### TEXT PROVIDED
— Begin —

# Cubic surface

In mathematics, a cubic surface is a surface in 3-dimensional space defined by one polynomial equation of degree 3. Cubic surfaces are fundamental examples in algebraic geometry. The theory is simplified by working in projective space rather than affine space, and so cubic surfaces are generally considered in projective 3-space ${\displaystyle \mathbf {P} ^{3}}$. The theory also becomes more uniform by focusing on surfaces over the complex numbers rather than the real numbers; note that a complex surface has real dimension 4. A simple example is the Fermat cubic surface

${\displaystyle x^{3}+y^{3}+z^{3}+w^{3}=0}$

in ${\displaystyle \mathbf {P} ^{3}}$. Many properties of cubic surfaces hold more generally for del Pezzo surfaces.

— End —

### REQUIREMENT
Using the passage on cubic surfaces, explain in one to three sentences why these surfaces are usually studied in projective 3-space and over the complex numbers.

### DATASET EXTRACT
— Begin —

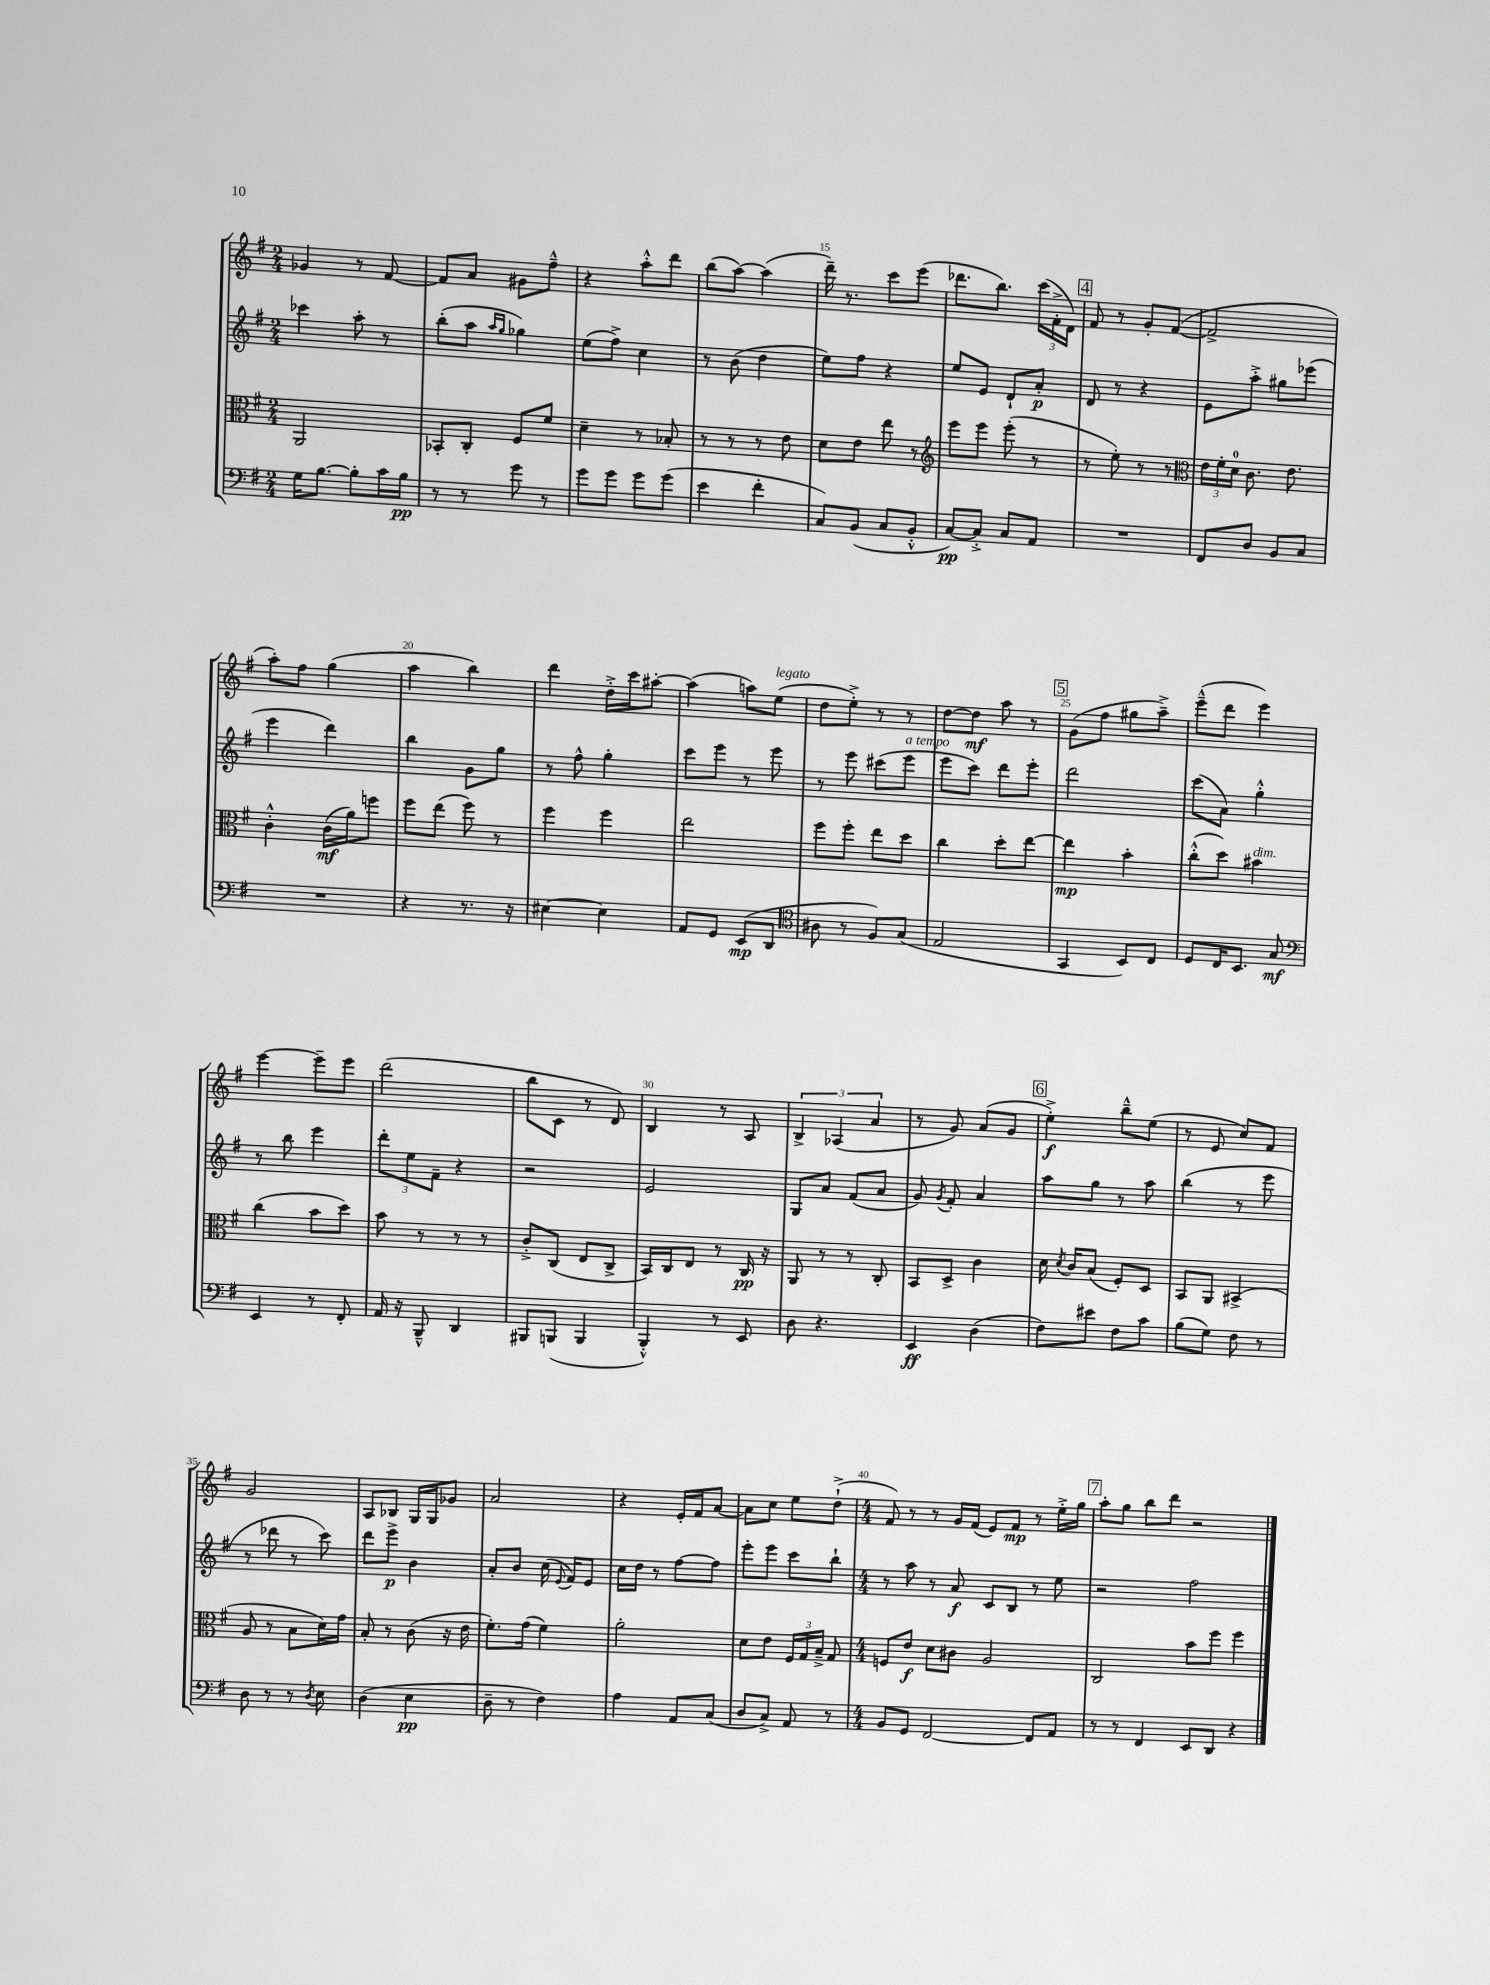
<<
\new StaffGroup <<
\new Staff = "s0" {
    \clef treble \key g \major \numericTimeSignature \time 2/4
    \autoBeamOff ges'4 r8 fis'8~ |
    fis'8[ a'8] gis'8[ fis''8]---^ |
    r4 a''8[-.-^ d'''8] |
    b''8[( a''8]~) a''4( |
    d'''16--) r8. c'''8[ e'''8]( |
    des'''8.[ b''8.]) \tuplet 3/2 { c'''16[( fis'16-.-> d'16]) } |
    \mark \markup { \box "4" } fis'8 r8 g'8[-. fis'8]~( |
    fis'2-> |
    a''8[-.) fis''8] g''4( |
    a''4 b''4) |
    d'''4 d''16[-.-> c'''16 ais''8]~-. |
    ais''4( a''8[) e''8]^\markup { \italic "legato" }( |
    d''8[ e''8]-.->) r8 r8 |
    d''8[~ d''8]\mf a''8 r8 |
    \mark \markup { \box "5" } g'8[( fis''8] gis''8[ a''8]--->) |
    e'''8[---^( d'''8] e'''4) |
    e'''4~ e'''8[-- e'''8] |
    d'''2( |
    b''8[ c'8] r8 d'8) |
    b4 r8 a8 |
    \tuplet 3/2 { b4-> aes4( a'4 } |
    r8 g'8) a'8[( g'8] |
    \mark \markup { \box "6" } e''4-.->\f) b''8[---^ e''8]( |
    r8 e'8 c''8[) fis'8] |
    g'2 |
    a8[ bes8] g16[ g16 ges'8] |
    a'2 |
    r4 e'16[-. fis'16 a'8]~ |
    a'8[ c''8] e''8[ d''8]-!->( |
    \numericTimeSignature \time 4/4 fis'8) r8 r8 g'16[ fis'16]( e'8[) fis'8]\mp r8 e''16[-.-> g''16] |
    \mark \markup { \box "7" } a''8[-. g''8] b''8[ d'''8] r2 \bar "|." |
}
\new Staff = "s1" {
    \clef treble \key g \major \numericTimeSignature \time 2/4
    \autoBeamOff ces'''4 a''8-. r8 |
    b''8[-.( a''8] \grace { a''16[ g''16] } ges''4) |
    e''8[( fis''8]->) c''4 |
    r8 b'8( d''4 |
    e''8[) fis''8] r4 |
    e''8[ e'8] d'8[-! a'8]-.\p |
    \mark \markup { \box "4" } d'8 r8 r4 |
    e'8[ a''8]-.-> gis''8[ ees'''8]( |
    e'''4 d'''4) |
    b''4 g'8[ g''8] |
    r8 fis''8-^ g''4-. |
    c'''8[ e'''8] r8 e'''8 |
    r8 e'''8 cis'''8[( e'''8]^\markup { \italic "a tempo" } |
    e'''8[ c'''8]) d'''8[ e'''8]-. |
    \mark \markup { \box "5" } d'''2 |
    c'''8[( a'8]) g''4-.-^ |
    r8 b''8 e'''4 |
    \tuplet 3/2 { d'''8[-. e''8 fis'8]-- } r4 |
    r2 |
    e'2 |
    g8[ a'8] fis'8[( a'8] |
    g'8) \acciaccatura { g'8 } fis'8-. a'4 |
    \mark \markup { \box "6" } a''8[ g''8] r8 a''8 |
    b''4( r8 e'''8 |
    r8 des'''8 r8 c'''8) |
    d'''8[ e'''8]->\p b'4 |
    a'8[-. b'8] c''16( \appoggiatura { e'8 } fis'16[) e'8] |
    c''16[ d''16] r8 fis''8[~ fis''8] |
    e'''8[-. e'''8] c'''8[ b''8]-! |
    \numericTimeSignature \time 4/4 r8 a''8 r8 a'8\f c'8[ b8] r8 e''8 |
    \mark \markup { \box "7" } r2 fis''2 \bar "|." |
}
\new Staff = "s2" {
    \clef alto \key g \major \numericTimeSignature \time 2/4
    \autoBeamOff a,2 |
    bes,8[-. c8]-. fis8[ fis'8] |
    d'4-- r8 bes8-. |
    r8 r8 r8 e'8 |
    d'8[ e'8] e''8 r8 |
    \clef treble e'''8[ e'''8] e'''8-.( r8 |
    \mark \markup { \box "4" } r8 e''8-.) r8 r8 |
    \clef alto \tuplet 3/2 { e'16[ fis'16-. d'16]-0 } c'8. e'8. |
    c'4-.-^ c'16[\mf( a'16) f''8] |
    fis''8[ e''8]( fis''8) r8 |
    fis''4 fis''4 |
    e''2 |
    fis''8[ fis''8]-. e''8[ d''8] |
    c''4 d''8[-. e''8]~ |
    \mark \markup { \box "5" } e''4\mp b'4-. |
    c''8[-.-^( d''8]) bis'4^\markup { \italic "dim." } |
    c''4( b'8[ d''8]) |
    b'8 r8 r8 r8 |
    c'8[-.-> c8]( e8[ c8]-> |
    b,16[) c16 e8] r8 c16\pp r16 |
    a,8 r8 r8 c8-. |
    b,8[ d8]-> c'4 |
    \mark \markup { \box "6" } d'16 \acciaccatura { d'8 } c'16[ b8]( fis8[-.) d8] |
    b,8[ a,8] bis,4->( |
    a8 r8 b8[ d'16) g'16] |
    b8-. r8 c'8( r16 e'16 |
    fis'8.[-.) g'16]( fis'4) |
    a'2-. |
    d'8[ e'8] \tuplet 3/2 { fis16[ g16 b16]---> } g8 |
    \numericTimeSignature \time 4/4 f8[ e'8]\f d'8[ cis'8] a2 |
    \mark \markup { \box "7" } c2 b'8[ fis''8] fis''4 \bar "|." |
}
\new Staff = "s3" {
    \clef bass \key g \major \numericTimeSignature \time 2/4
    \autoBeamOff g16[ b8.]~ b8[-. c'16 b16]\pp |
    r8 r8 g'8 r8 |
    g'8[ g'8] g'8[ g'8]( |
    e'4 fis'4-. |
    c8[) b,8]( c8[ b,8]-.-^ |
    c8[~\pp) c8]-.-> c8[ a,8] |
    \mark \markup { \box "4" } R2 |
    fis,8[ d8] b,8[ c8] |
    R2 |
    r4 r8. r16 |
    eis4~ eis4 |
    a,8[ g,8] e,8[\mp( d,8] |
    \clef tenor ais8 r8 fis8[) g8]( |
    e2 |
    \mark \markup { \box "5" } g,4 b,8[) c8] |
    d8[ c16 b,8.] g8\mf |
    \clef bass e,4 r8 fis,8-. |
    a,16 r16 b,,8---^ d,4 |
    bis,,8[ b,,8]( b,,4 |
    b,,4-.-^) r8 e,8 |
    d8 r4. |
    e,4\ff d4( |
    \mark \markup { \box "6" } fis8[) eis'8] fis8[ c'8] |
    b8[( g8]) fis8 r8 |
    d8 r8 r8 \acciaccatura { d8 } e8 |
    d4( e4\pp |
    d8-- r8 fis4) |
    a4 a,8[ c8]( |
    d8[ c8]->) a,8 r8 |
    \numericTimeSignature \time 4/4 b,8[ g,8] fis,2~ fis,8[ a,8] |
    \mark \markup { \box "7" } r8 r8 fis,4 e,8[ d,8] r4 \bar "|." |
}
>>
>>
\layout { \context { \Score currentBarNumber = #11 \override BarNumber.break-visibility = ##(#f #t #t) barNumberVisibility = #(every-nth-bar-number-visible 5) } }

— End —

### EXPECTED ANSWER
Cubic surfaces are usually studied in projective 3-space because working in projective space rather than affine space simplifies the theory. They are taken over the complex numbers rather than the real numbers because that makes the theory more uniform.